### WHAT TO WORK ON
Line filter on the word "Right": copy each matching line from the entries.

### MATERIAL TO PROCESS ###

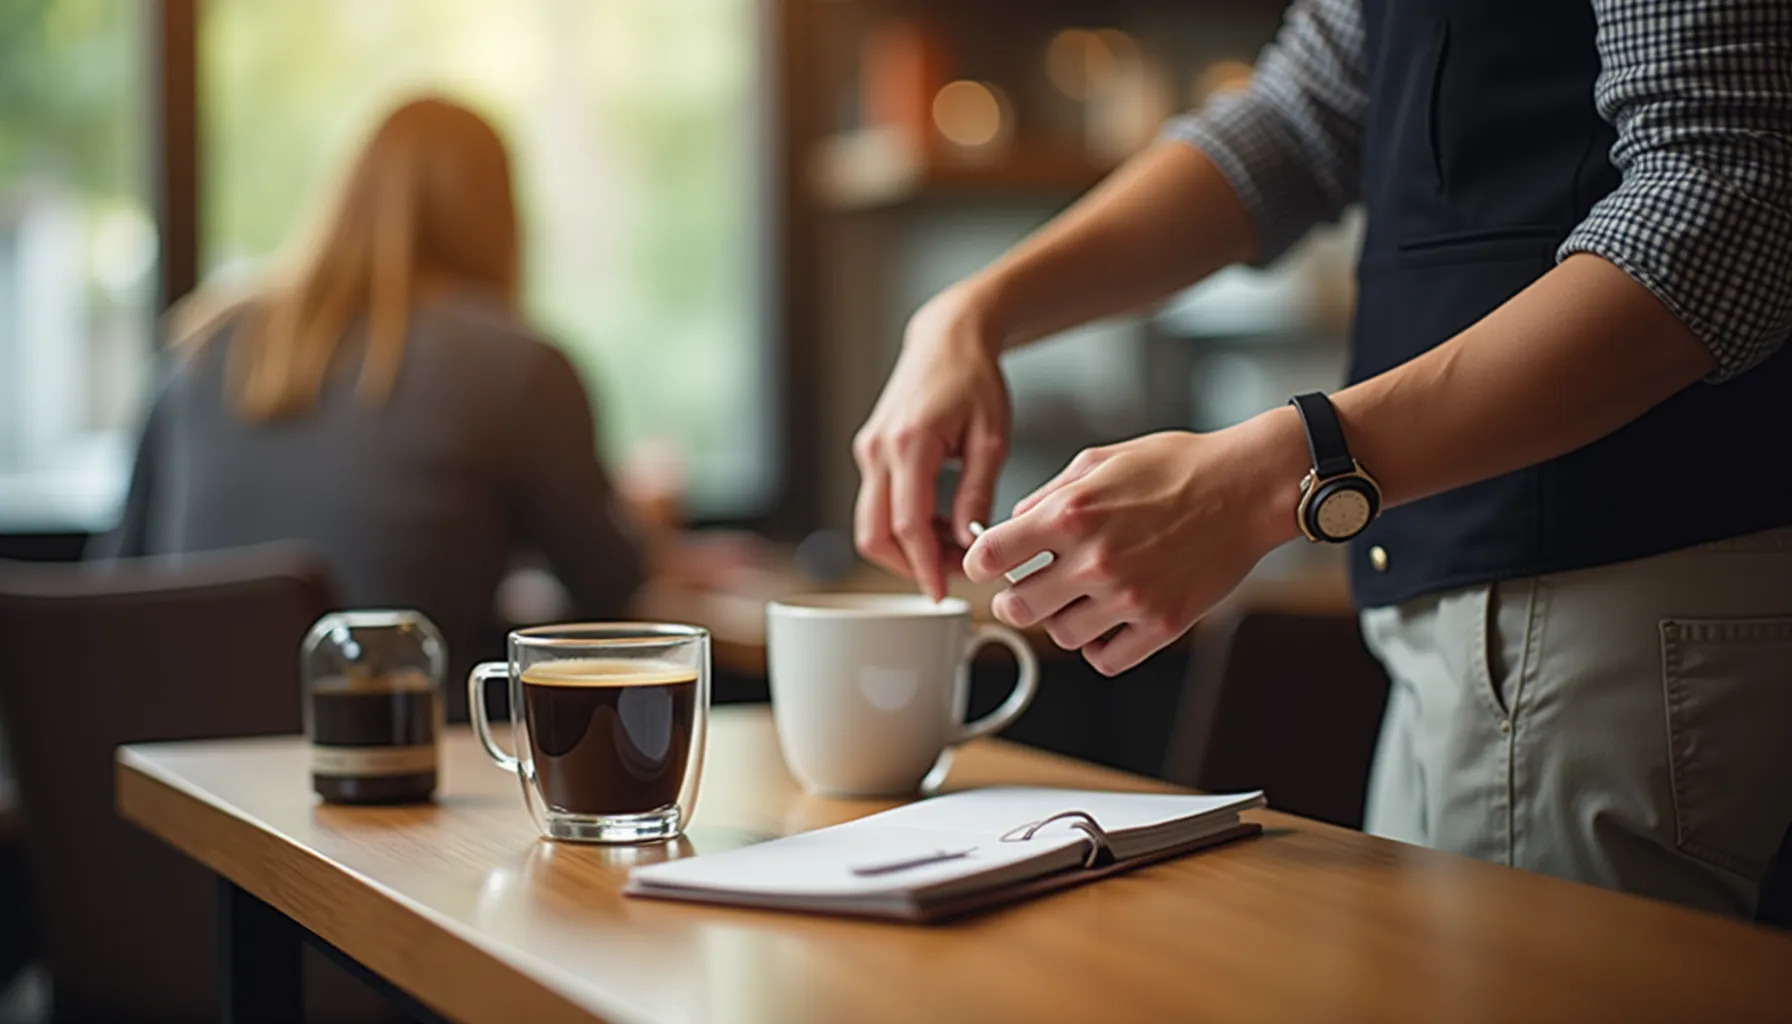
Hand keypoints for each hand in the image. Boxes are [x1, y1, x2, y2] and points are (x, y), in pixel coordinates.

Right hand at [853, 283, 1011, 599]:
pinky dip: (903, 524)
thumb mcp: (991, 439)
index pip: (907, 525)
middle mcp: (878, 449)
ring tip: (954, 546)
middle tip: (954, 572)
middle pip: (875, 535)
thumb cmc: (974, 378)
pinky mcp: (869, 452)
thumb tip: (971, 543)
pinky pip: (876, 503)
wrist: (947, 337)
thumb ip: (978, 494)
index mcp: (910, 444)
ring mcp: (868, 451)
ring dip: (907, 547)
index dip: (924, 566)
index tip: (942, 592)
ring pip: (870, 524)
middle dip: (910, 565)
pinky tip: (940, 522)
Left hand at [963, 413, 1303, 674]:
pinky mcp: (1162, 624)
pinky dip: (1100, 646)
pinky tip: (1108, 621)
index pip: (991, 555)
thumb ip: (1048, 495)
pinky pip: (1106, 659)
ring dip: (1061, 620)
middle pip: (1017, 607)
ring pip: (1061, 636)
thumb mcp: (1100, 459)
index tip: (986, 565)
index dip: (979, 562)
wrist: (1248, 487)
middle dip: (1014, 598)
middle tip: (1025, 590)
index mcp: (1071, 513)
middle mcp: (1095, 559)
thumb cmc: (1180, 467)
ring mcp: (1129, 597)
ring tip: (1079, 598)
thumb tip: (1012, 527)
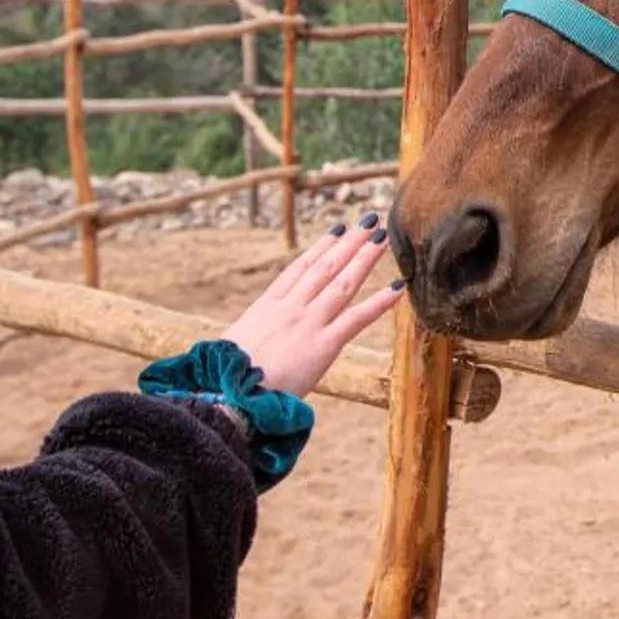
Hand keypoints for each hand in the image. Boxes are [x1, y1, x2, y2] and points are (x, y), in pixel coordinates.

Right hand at [215, 216, 402, 397]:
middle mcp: (289, 309)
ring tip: (383, 237)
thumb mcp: (230, 350)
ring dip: (365, 258)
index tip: (337, 230)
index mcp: (264, 308)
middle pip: (324, 268)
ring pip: (343, 284)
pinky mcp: (323, 345)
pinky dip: (380, 302)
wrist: (225, 396)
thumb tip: (240, 348)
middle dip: (349, 243)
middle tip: (369, 222)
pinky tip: (398, 287)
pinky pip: (357, 319)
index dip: (320, 249)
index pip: (297, 271)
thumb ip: (245, 341)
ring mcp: (307, 324)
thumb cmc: (220, 380)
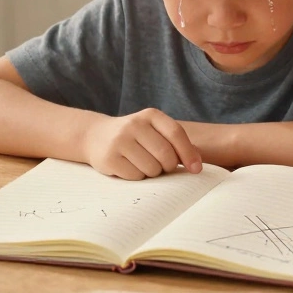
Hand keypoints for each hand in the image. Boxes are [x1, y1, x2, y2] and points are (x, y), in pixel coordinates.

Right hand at [84, 109, 202, 179]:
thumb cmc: (135, 136)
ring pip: (151, 168)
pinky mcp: (109, 158)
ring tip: (143, 164)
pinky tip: (130, 167)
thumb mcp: (154, 131)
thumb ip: (175, 142)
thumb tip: (197, 162)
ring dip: (153, 173)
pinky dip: (138, 177)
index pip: (176, 133)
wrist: (96, 136)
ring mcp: (119, 141)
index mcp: (150, 115)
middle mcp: (134, 125)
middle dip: (169, 166)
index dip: (188, 153)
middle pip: (165, 154)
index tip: (196, 169)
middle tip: (163, 167)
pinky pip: (135, 176)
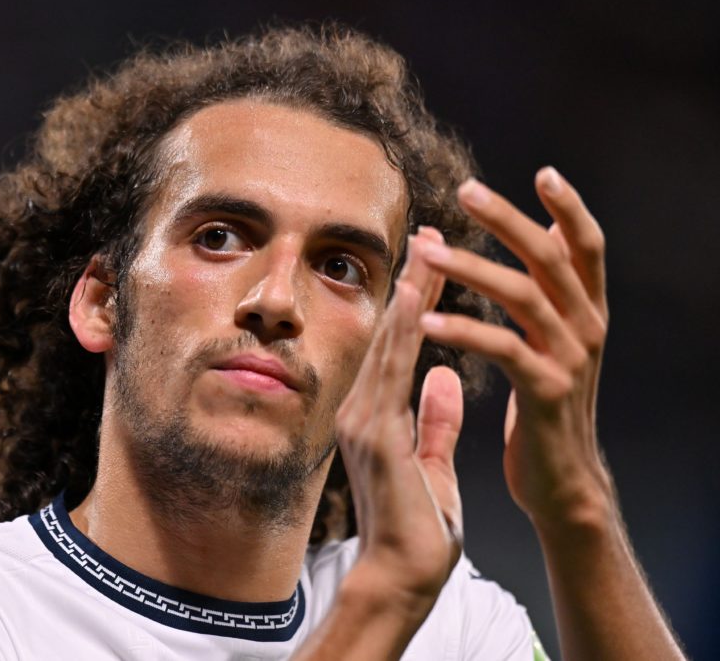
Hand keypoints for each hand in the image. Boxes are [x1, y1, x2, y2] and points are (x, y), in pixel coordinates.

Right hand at [334, 227, 464, 613]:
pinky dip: (403, 332)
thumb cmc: (416, 529)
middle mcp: (362, 411)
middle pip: (389, 334)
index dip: (415, 303)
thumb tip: (447, 377)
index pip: (398, 347)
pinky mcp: (376, 435)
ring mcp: (364, 421)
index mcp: (376, 418)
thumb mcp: (434, 464)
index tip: (433, 262)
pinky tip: (416, 297)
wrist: (399, 577)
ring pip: (389, 343)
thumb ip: (436, 418)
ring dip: (409, 295)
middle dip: (412, 283)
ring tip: (427, 249)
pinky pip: (393, 372)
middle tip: (429, 233)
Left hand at [417, 168, 612, 527]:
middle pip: (551, 257)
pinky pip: (503, 348)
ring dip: (470, 267)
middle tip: (465, 190)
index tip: (544, 172)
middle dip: (508, 219)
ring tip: (425, 251)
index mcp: (587, 314)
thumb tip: (548, 233)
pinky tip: (424, 319)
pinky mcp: (547, 392)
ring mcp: (572, 359)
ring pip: (523, 294)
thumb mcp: (554, 345)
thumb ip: (551, 295)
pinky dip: (463, 329)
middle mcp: (588, 328)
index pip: (585, 247)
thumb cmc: (546, 411)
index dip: (570, 208)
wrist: (561, 485)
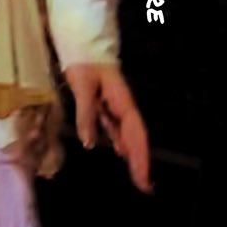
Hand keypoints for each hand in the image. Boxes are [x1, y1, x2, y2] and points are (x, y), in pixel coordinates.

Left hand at [64, 62, 150, 190]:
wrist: (81, 40)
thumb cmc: (83, 60)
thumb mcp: (82, 85)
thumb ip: (86, 113)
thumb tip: (90, 143)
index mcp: (121, 101)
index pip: (135, 134)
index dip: (140, 157)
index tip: (144, 178)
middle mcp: (122, 105)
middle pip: (136, 136)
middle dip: (141, 161)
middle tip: (145, 186)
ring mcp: (115, 103)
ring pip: (128, 133)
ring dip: (133, 153)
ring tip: (137, 175)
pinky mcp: (106, 102)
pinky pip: (117, 126)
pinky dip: (120, 141)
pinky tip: (119, 151)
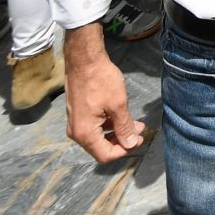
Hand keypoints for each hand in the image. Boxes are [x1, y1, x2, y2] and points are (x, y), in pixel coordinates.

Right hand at [63, 33, 145, 162]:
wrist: (84, 60)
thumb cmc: (101, 80)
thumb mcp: (118, 105)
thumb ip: (124, 127)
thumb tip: (131, 144)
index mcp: (84, 133)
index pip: (105, 155)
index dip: (124, 150)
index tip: (139, 139)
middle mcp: (76, 132)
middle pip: (101, 148)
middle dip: (122, 141)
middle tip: (140, 130)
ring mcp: (75, 123)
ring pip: (98, 137)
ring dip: (117, 132)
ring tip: (135, 122)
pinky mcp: (77, 114)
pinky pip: (93, 127)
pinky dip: (108, 125)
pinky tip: (121, 116)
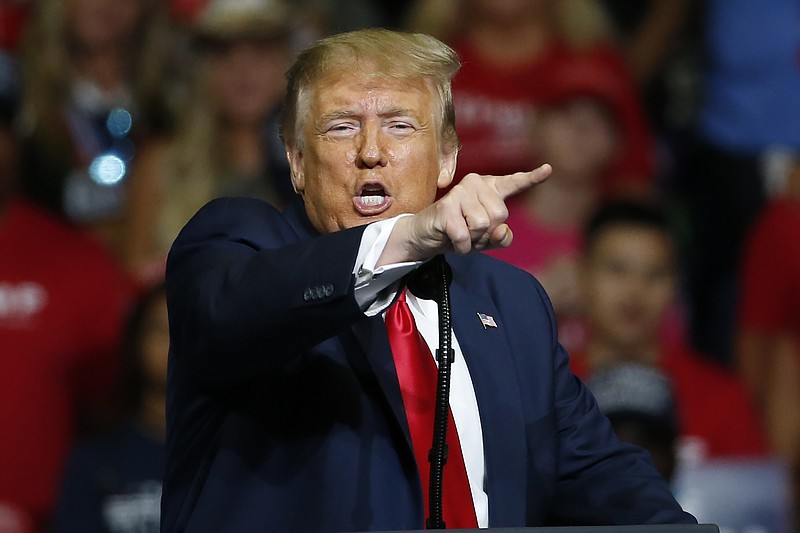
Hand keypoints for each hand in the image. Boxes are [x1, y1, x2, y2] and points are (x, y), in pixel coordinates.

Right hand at [381, 164, 551, 263]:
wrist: (426, 235)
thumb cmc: (459, 232)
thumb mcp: (486, 239)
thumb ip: (502, 237)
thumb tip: (502, 231)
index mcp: (489, 188)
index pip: (514, 183)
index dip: (532, 178)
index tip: (548, 169)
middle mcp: (475, 183)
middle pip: (500, 215)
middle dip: (488, 233)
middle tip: (472, 233)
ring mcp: (459, 193)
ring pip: (483, 225)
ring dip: (474, 239)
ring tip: (462, 234)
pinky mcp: (446, 207)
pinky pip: (465, 235)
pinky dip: (462, 246)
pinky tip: (454, 240)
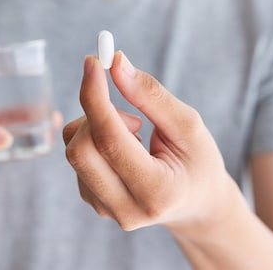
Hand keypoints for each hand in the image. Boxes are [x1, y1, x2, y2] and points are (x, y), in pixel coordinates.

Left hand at [63, 52, 232, 231]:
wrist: (197, 204)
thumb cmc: (198, 161)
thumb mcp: (189, 125)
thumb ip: (151, 95)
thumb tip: (116, 64)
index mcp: (156, 192)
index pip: (110, 141)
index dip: (96, 97)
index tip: (92, 62)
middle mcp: (126, 209)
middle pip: (81, 150)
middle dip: (96, 113)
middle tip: (131, 110)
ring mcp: (105, 209)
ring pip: (74, 151)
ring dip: (99, 126)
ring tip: (137, 135)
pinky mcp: (93, 202)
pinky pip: (77, 158)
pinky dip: (95, 139)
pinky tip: (126, 149)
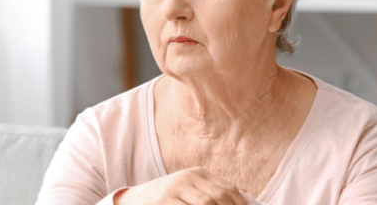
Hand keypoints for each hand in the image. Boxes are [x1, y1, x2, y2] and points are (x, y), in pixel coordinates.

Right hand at [115, 166, 247, 204]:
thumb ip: (210, 195)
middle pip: (219, 198)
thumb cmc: (167, 200)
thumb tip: (243, 203)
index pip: (229, 190)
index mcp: (198, 173)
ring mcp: (174, 189)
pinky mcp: (164, 202)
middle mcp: (187, 178)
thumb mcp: (188, 191)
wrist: (132, 200)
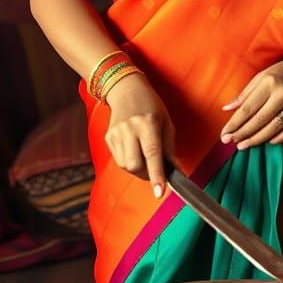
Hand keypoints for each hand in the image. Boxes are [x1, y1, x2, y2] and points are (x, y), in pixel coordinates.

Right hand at [104, 74, 175, 196]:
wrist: (126, 89)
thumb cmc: (151, 105)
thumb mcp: (167, 122)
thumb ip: (169, 148)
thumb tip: (174, 172)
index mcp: (148, 124)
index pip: (152, 154)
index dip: (157, 175)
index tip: (159, 192)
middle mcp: (129, 129)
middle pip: (135, 165)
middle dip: (147, 174)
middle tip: (155, 169)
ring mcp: (116, 133)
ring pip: (125, 166)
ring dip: (137, 169)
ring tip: (143, 155)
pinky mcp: (108, 137)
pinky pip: (118, 160)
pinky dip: (128, 161)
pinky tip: (134, 149)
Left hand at [219, 49, 282, 149]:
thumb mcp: (265, 74)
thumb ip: (246, 92)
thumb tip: (227, 108)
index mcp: (269, 82)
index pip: (247, 108)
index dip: (234, 123)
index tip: (224, 134)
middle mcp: (282, 94)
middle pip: (258, 121)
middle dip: (241, 134)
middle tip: (229, 142)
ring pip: (272, 129)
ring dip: (256, 140)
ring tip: (243, 145)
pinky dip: (277, 139)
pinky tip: (267, 141)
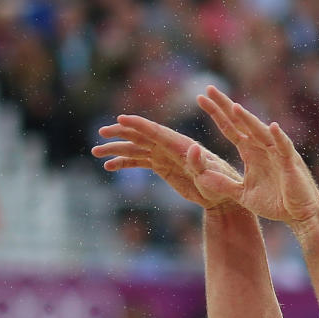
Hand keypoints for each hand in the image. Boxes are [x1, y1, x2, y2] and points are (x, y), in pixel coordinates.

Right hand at [93, 113, 242, 208]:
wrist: (221, 196)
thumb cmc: (220, 185)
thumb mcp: (211, 176)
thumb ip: (200, 163)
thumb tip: (193, 148)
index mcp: (180, 145)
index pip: (155, 131)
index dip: (138, 124)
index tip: (120, 119)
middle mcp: (169, 146)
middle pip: (140, 136)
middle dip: (120, 134)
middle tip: (101, 133)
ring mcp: (163, 155)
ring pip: (135, 148)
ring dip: (116, 149)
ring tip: (96, 152)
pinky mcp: (162, 166)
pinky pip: (139, 161)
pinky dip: (124, 162)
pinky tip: (109, 167)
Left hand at [195, 85, 318, 227]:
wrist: (299, 213)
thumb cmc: (275, 202)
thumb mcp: (243, 194)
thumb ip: (224, 185)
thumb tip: (202, 177)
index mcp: (250, 151)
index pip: (230, 128)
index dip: (216, 114)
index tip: (200, 98)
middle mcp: (262, 146)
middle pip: (241, 122)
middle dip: (225, 106)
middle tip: (209, 89)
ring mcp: (276, 152)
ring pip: (260, 132)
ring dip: (249, 120)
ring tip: (235, 108)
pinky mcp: (290, 163)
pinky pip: (284, 147)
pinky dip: (278, 138)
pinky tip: (271, 127)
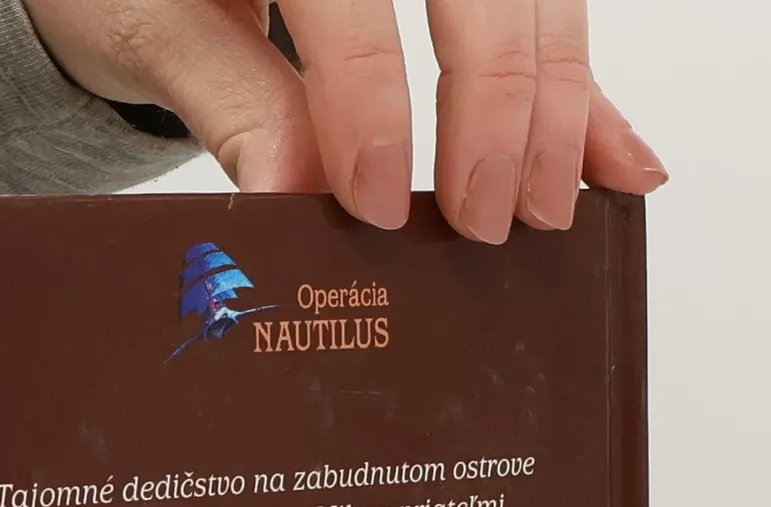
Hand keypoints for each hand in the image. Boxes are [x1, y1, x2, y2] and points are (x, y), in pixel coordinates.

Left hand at [23, 0, 666, 240]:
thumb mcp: (151, 26)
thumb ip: (230, 102)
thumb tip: (292, 201)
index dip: (369, 97)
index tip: (375, 203)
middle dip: (497, 101)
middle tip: (487, 222)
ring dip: (558, 101)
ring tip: (550, 209)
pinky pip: (548, 6)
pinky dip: (581, 86)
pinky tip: (619, 161)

###

### YOUR RESPONSE
Right hand at [853, 283, 1011, 599]:
Right hand at [215, 216, 402, 397]:
Right hand at [84, 109, 202, 179]:
Right hand at [334, 227, 464, 613]:
Right hand at [63, 33, 145, 162]:
Right hand at [381, 164, 551, 263]:
Right hand at [115, 166, 247, 204]:
Right hand at [104, 74, 175, 196]:
Right hand at [93, 113, 242, 208]:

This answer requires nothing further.